> _Problem_
Where a line holds the word "perspective", count it, then give only the total for the entries below.

> _Saved data entries_

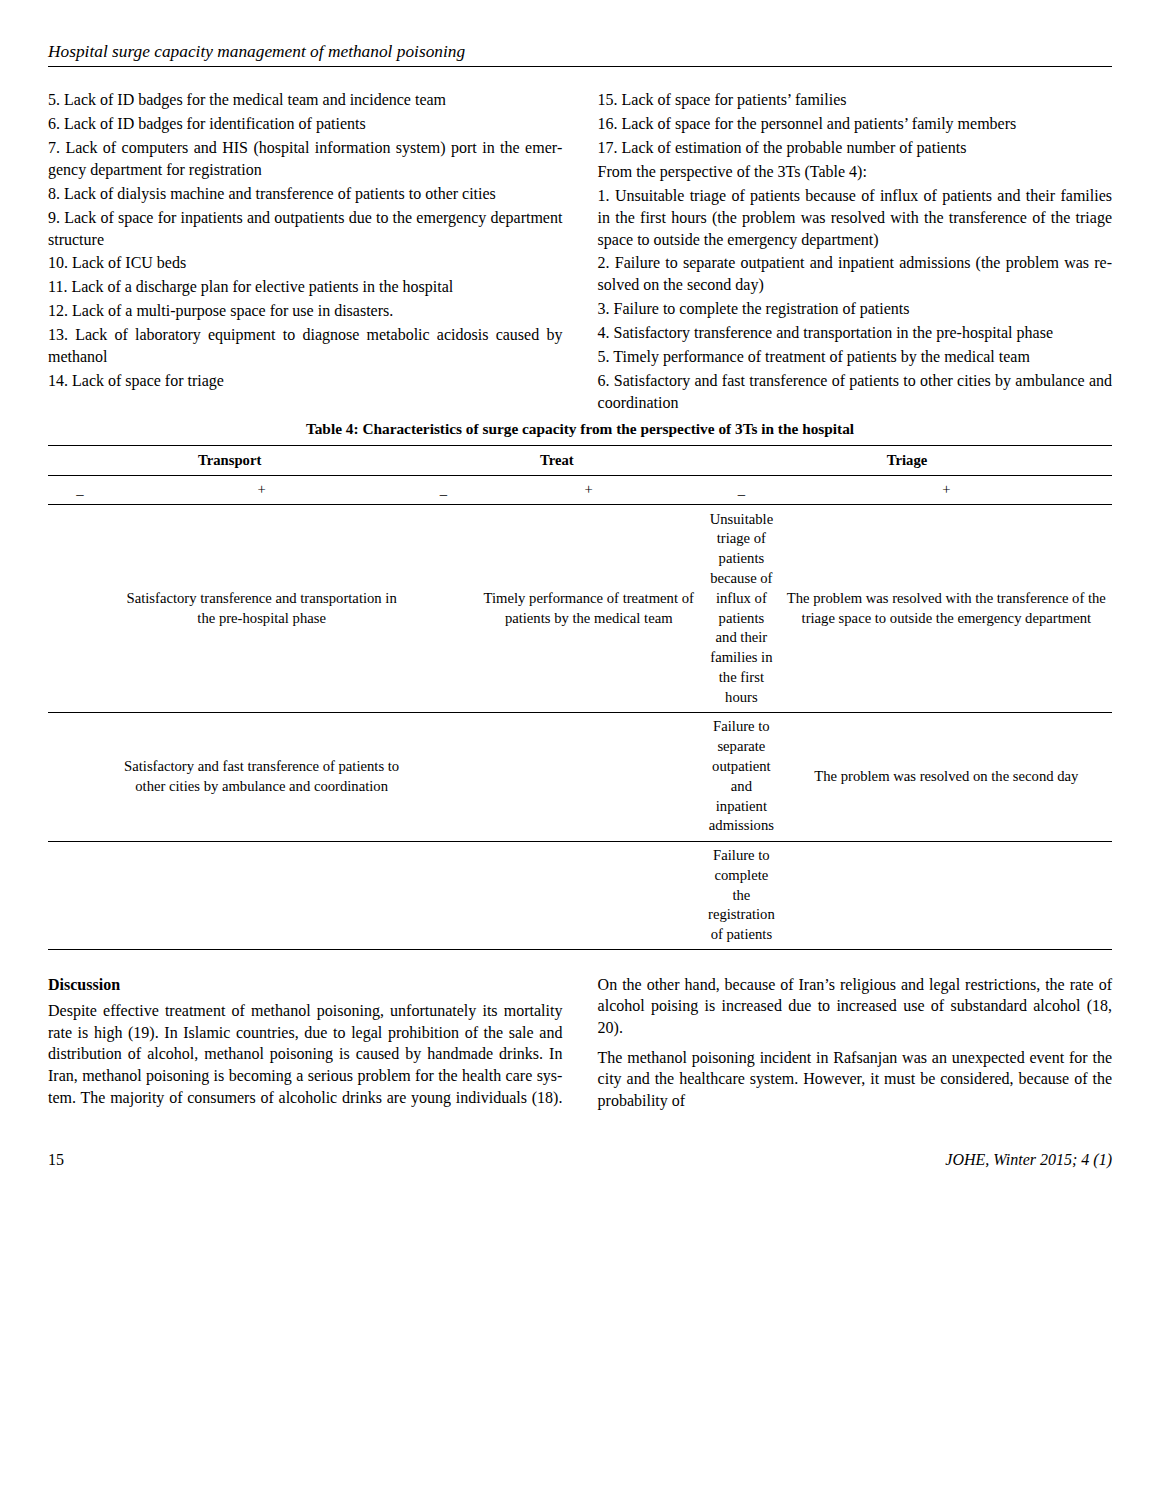Hospital surge capacity management of methanol poisoning
5. Lack of ID badges for the medical team and incidence team
6. Lack of ID badges for identification of patients
7. Lack of computers and HIS (hospital information system) port in the emergency department for registration
8. Lack of dialysis machine and transference of patients to other cities
9. Lack of space for inpatients and outpatients due to the emergency department structure
10. Lack of ICU beds
11. Lack of a discharge plan for elective patients in the hospital
12. Lack of a multi-purpose space for use in disasters.
13. Lack of laboratory equipment to diagnose metabolic acidosis caused by methanol
14. Lack of space for triage
15. Lack of space for patients’ families
16. Lack of space for the personnel and patients’ family members
17. Lack of estimation of the probable number of patients
From the perspective of the 3Ts (Table 4):
1. Unsuitable triage of patients because of influx of patients and their families in the first hours (the problem was resolved with the transference of the triage space to outside the emergency department)
2. Failure to separate outpatient and inpatient admissions (the problem was resolved on the second day)
3. Failure to complete the registration of patients
4. Satisfactory transference and transportation in the pre-hospital phase
5. Timely performance of treatment of patients by the medical team
6. Satisfactory and fast transference of patients to other cities by ambulance and coordination
Table 4: Characteristics of surge capacity from the perspective of 3Ts in the hospital
| Transport | Treat | Triage |
| --- | --- | --- |
| _ | + | _ | + | _ | + |
| | Satisfactory transference and transportation in the pre-hospital phase | | Timely performance of treatment of patients by the medical team | Unsuitable triage of patients because of influx of patients and their families in the first hours | The problem was resolved with the transference of the triage space to outside the emergency department |
| | Satisfactory and fast transference of patients to other cities by ambulance and coordination | | | Failure to separate outpatient and inpatient admissions | The problem was resolved on the second day |
| | | | | Failure to complete the registration of patients | |
Discussion
Despite effective treatment of methanol poisoning, unfortunately its mortality rate is high (19). In Islamic countries, due to legal prohibition of the sale and distribution of alcohol, methanol poisoning is caused by handmade drinks. In Iran, methanol poisoning is becoming a serious problem for the health care system. The majority of consumers of alcoholic drinks are young individuals (18). On the other hand, because of Iran’s religious and legal restrictions, the rate of alcohol poising is increased due to increased use of substandard alcohol (18, 20).
The methanol poisoning incident in Rafsanjan was an unexpected event for the city and the healthcare system. However, it must be considered, because of the probability of
15 JOHE, Winter 2015; 4 (1)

> _Worked solution_
2